*Source material*:
--- START ---
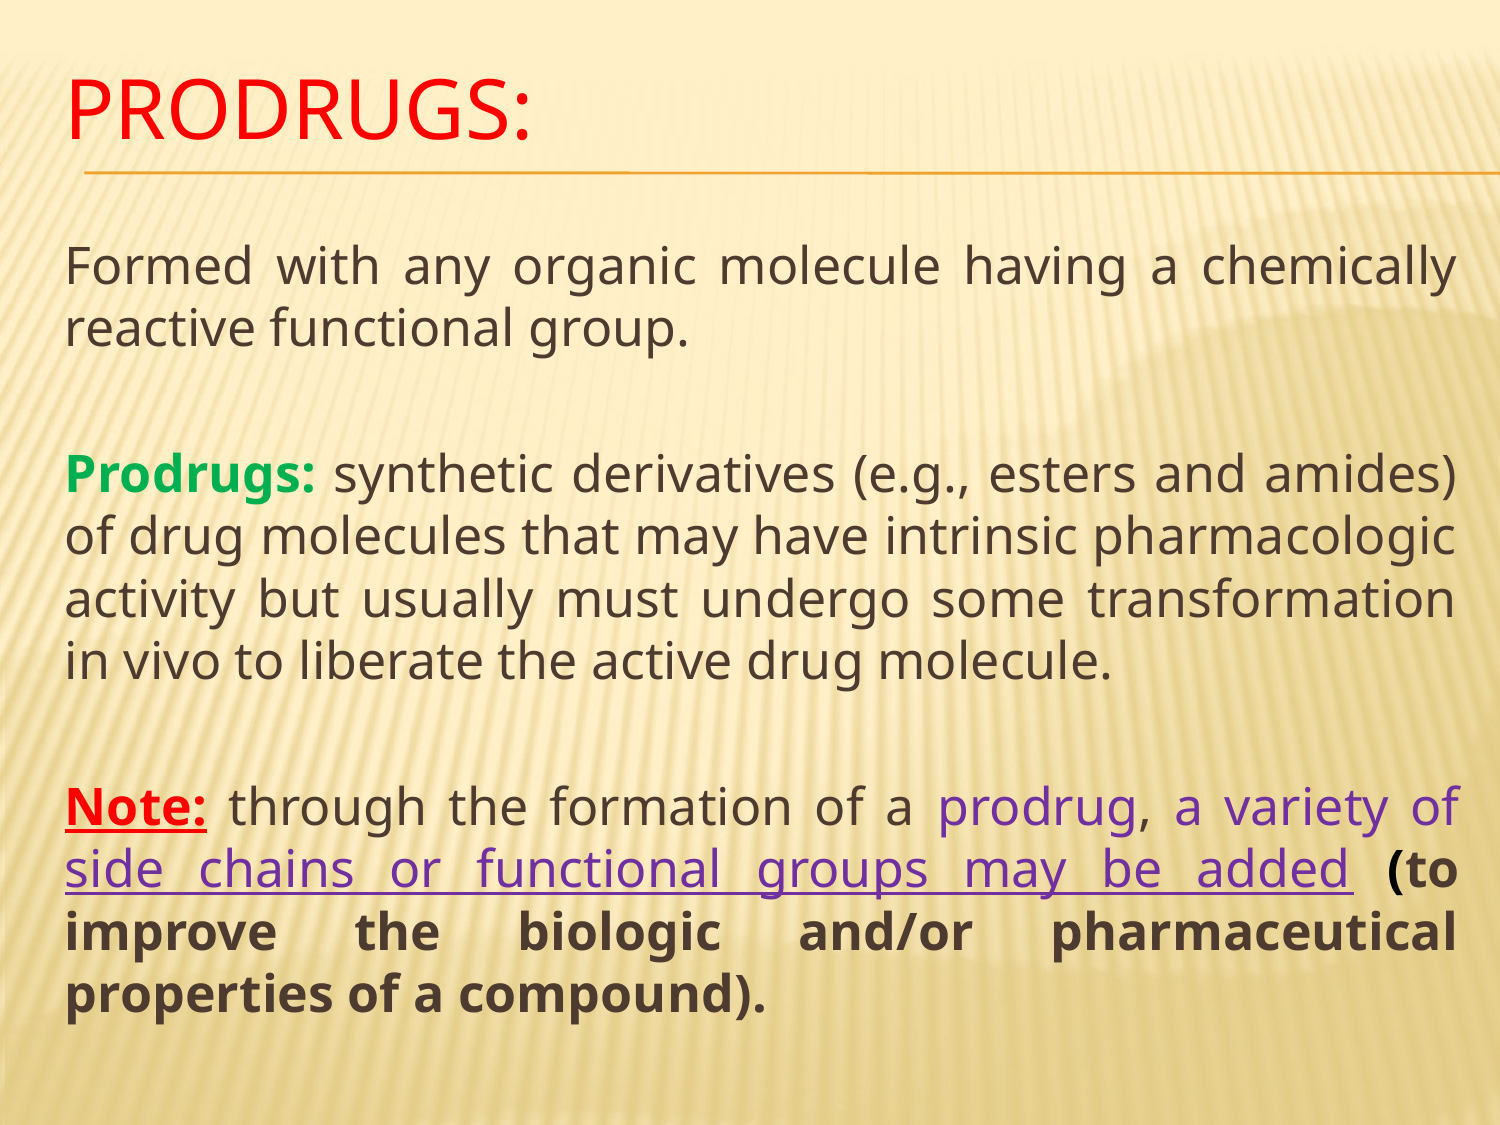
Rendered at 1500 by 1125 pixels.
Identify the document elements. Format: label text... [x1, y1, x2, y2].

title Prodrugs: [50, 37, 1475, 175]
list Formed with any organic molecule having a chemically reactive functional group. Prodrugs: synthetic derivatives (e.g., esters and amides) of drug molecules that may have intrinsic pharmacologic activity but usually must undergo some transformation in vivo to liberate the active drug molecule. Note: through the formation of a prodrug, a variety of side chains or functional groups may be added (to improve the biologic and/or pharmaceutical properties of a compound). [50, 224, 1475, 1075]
--- END ---
--- START ---
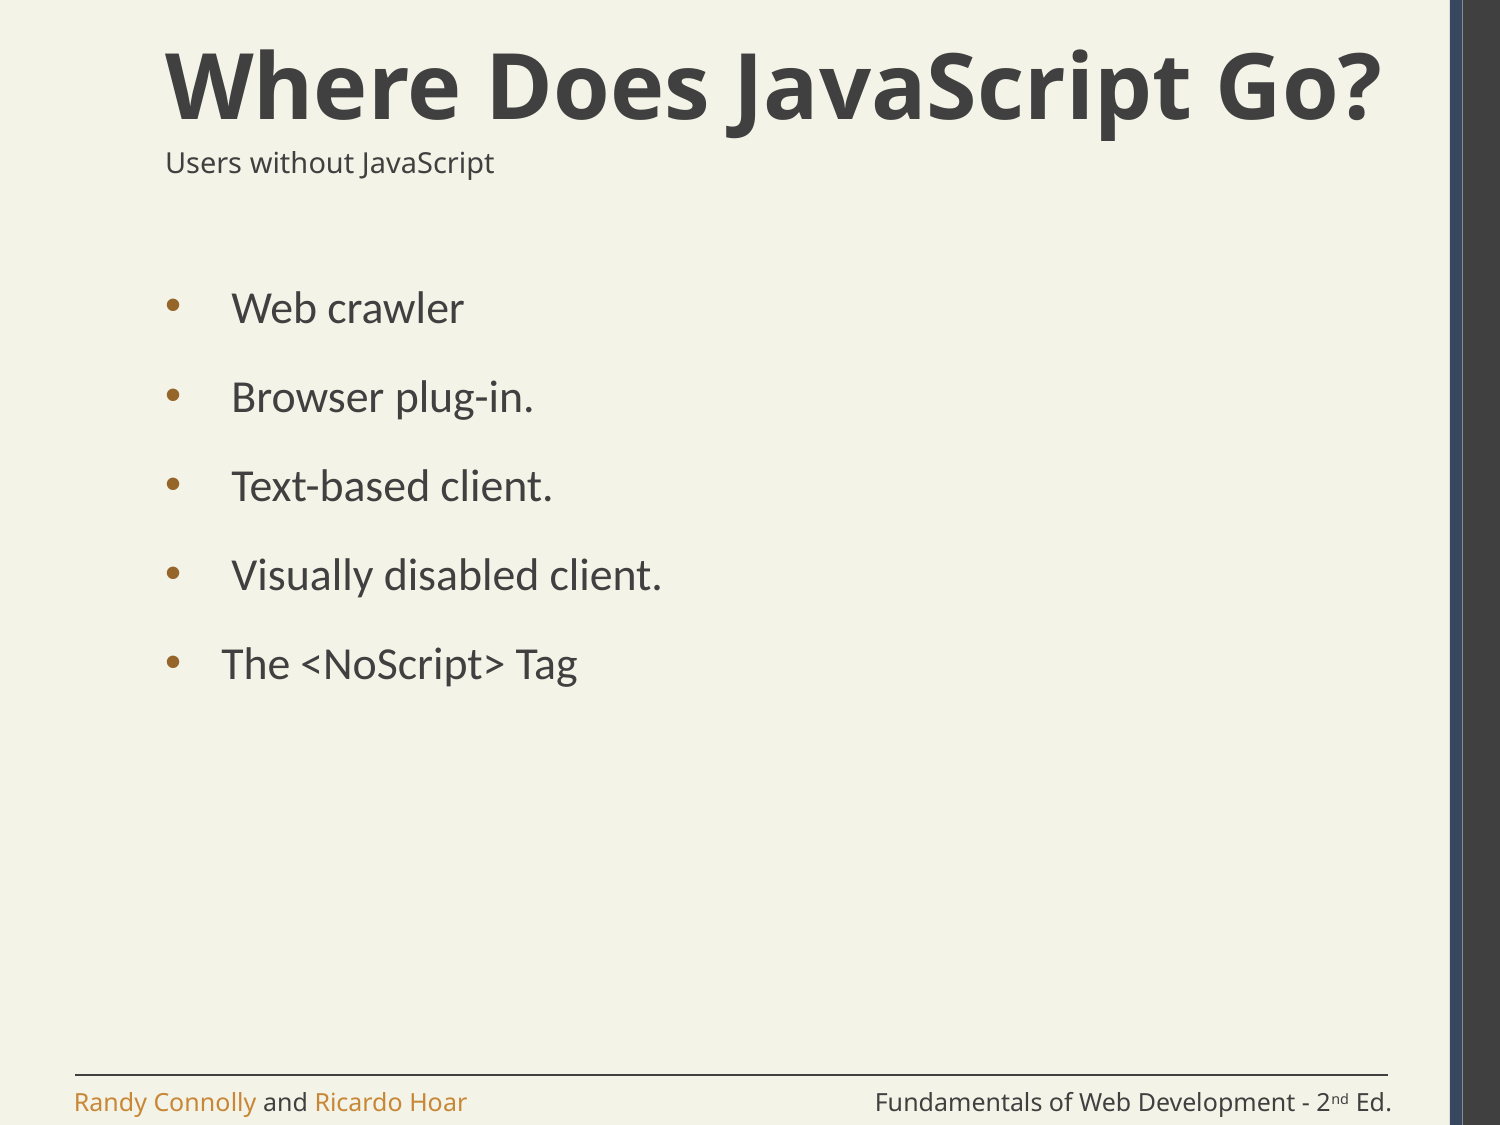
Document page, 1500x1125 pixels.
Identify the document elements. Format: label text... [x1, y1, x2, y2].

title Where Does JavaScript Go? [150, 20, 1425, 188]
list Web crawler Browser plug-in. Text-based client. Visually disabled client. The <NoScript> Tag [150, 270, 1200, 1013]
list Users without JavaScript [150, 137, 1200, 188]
--- END ---
--- START ---
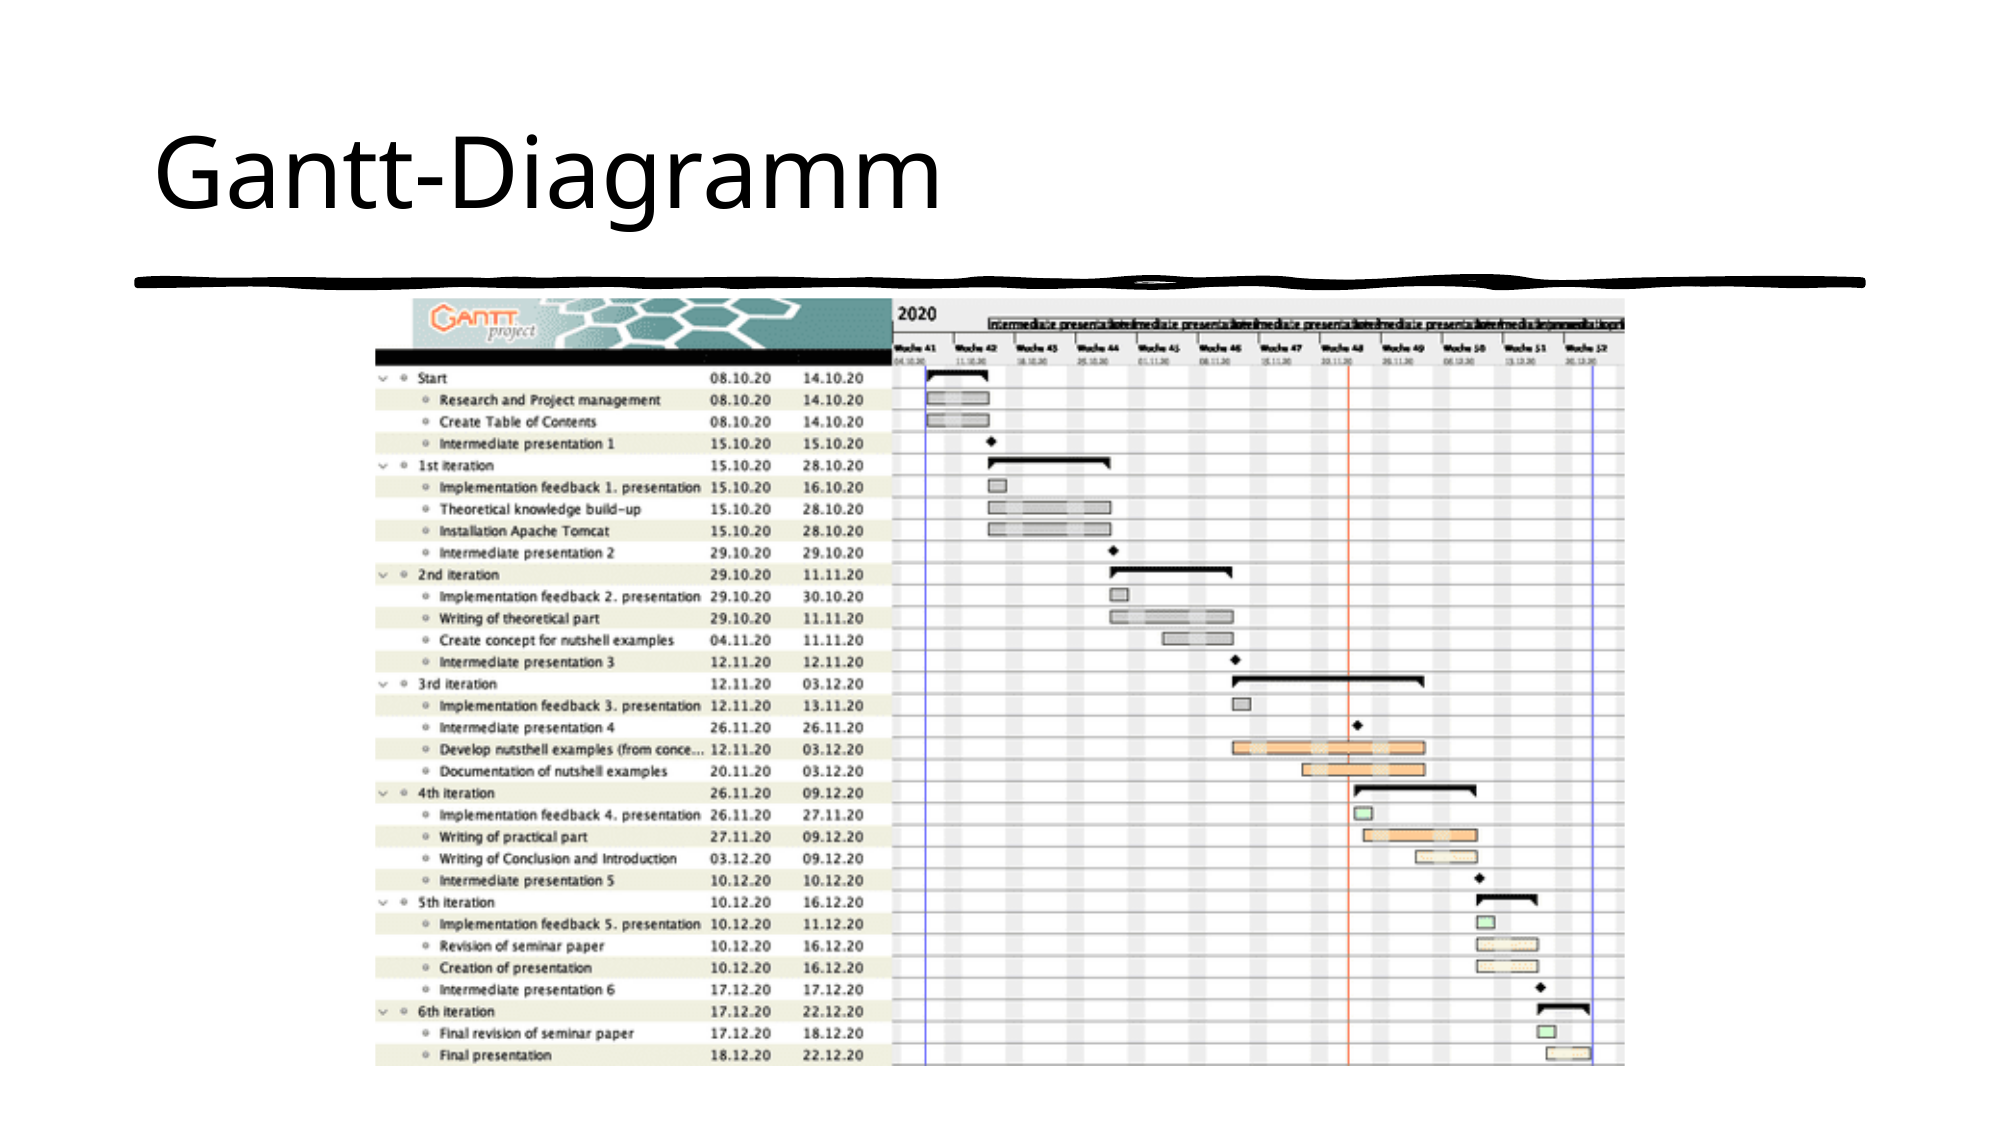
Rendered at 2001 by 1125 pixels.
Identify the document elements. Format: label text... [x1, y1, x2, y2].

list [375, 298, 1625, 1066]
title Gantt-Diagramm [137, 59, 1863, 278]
--- END ---
*Directive*:
Look through the entries above, and wherever a line holds the string "Rendered", copy it.

*Finished exercise*:
Rendered at 1500 by 1125 pixels.
Rendered at 2001 by 1125 pixels.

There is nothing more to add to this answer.